===== The input =====
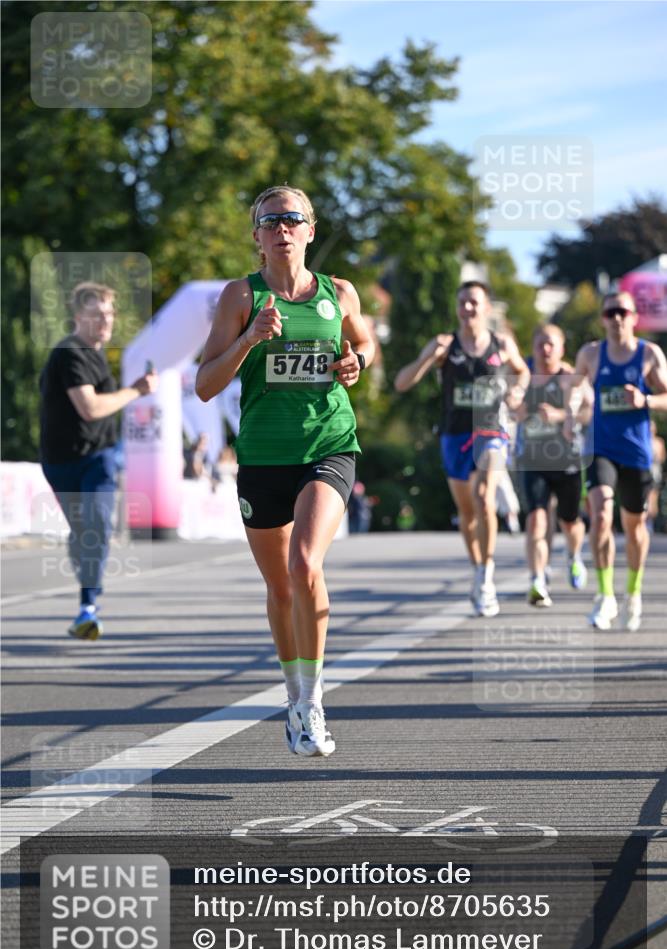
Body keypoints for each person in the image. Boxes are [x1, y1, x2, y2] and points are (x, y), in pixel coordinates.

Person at [196, 185, 374, 757]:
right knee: (279, 586)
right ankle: (294, 699)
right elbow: (204, 385)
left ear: (310, 230)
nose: (282, 228)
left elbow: (366, 343)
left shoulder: (338, 293)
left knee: (304, 562)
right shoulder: (239, 297)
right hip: (263, 457)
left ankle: (315, 702)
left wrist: (357, 361)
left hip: (329, 443)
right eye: (270, 221)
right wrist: (250, 338)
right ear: (257, 237)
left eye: (292, 219)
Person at [394, 281, 529, 616]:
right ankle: (479, 568)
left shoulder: (502, 343)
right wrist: (428, 359)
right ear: (457, 308)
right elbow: (402, 383)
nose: (468, 309)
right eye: (463, 303)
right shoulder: (445, 345)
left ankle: (487, 578)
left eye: (474, 302)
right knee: (468, 515)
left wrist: (516, 392)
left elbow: (523, 372)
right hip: (454, 434)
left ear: (486, 308)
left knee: (484, 497)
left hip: (491, 430)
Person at [39, 282, 158, 639]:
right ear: (78, 317)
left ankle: (88, 608)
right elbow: (89, 409)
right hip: (61, 461)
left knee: (98, 527)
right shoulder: (69, 353)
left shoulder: (95, 353)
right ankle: (88, 597)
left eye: (109, 313)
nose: (105, 320)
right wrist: (136, 390)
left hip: (100, 457)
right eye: (96, 313)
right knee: (82, 534)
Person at [568, 290, 667, 630]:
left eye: (623, 311)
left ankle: (633, 593)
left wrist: (645, 399)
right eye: (610, 312)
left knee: (635, 527)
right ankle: (605, 595)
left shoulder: (649, 354)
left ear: (634, 316)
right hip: (600, 448)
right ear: (603, 318)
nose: (617, 318)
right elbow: (577, 388)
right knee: (600, 516)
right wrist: (570, 414)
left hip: (636, 452)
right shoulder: (591, 354)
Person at [514, 324, 590, 607]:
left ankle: (573, 555)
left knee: (569, 521)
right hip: (532, 460)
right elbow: (510, 407)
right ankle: (537, 580)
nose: (545, 350)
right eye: (540, 345)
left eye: (551, 344)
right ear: (532, 348)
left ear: (561, 349)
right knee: (536, 520)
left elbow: (588, 411)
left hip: (566, 461)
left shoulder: (570, 377)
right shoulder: (523, 377)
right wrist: (517, 409)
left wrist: (560, 415)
=====
| Task description |
The lines to extract from the data above begin with the line containing "right elbow: (402, 383)" and end with the line containing "left ear: (486, 308)". Extract them exactly, including both.

| Expected answer |
right elbow: (402, 383)
nose: (468, 309)
right eye: (463, 303)
right shoulder: (445, 345)
left ankle: (487, 578)
left eye: (474, 302)
right knee: (468, 515)
left wrist: (516, 392)
left elbow: (523, 372)
right hip: (454, 434)
left ear: (486, 308)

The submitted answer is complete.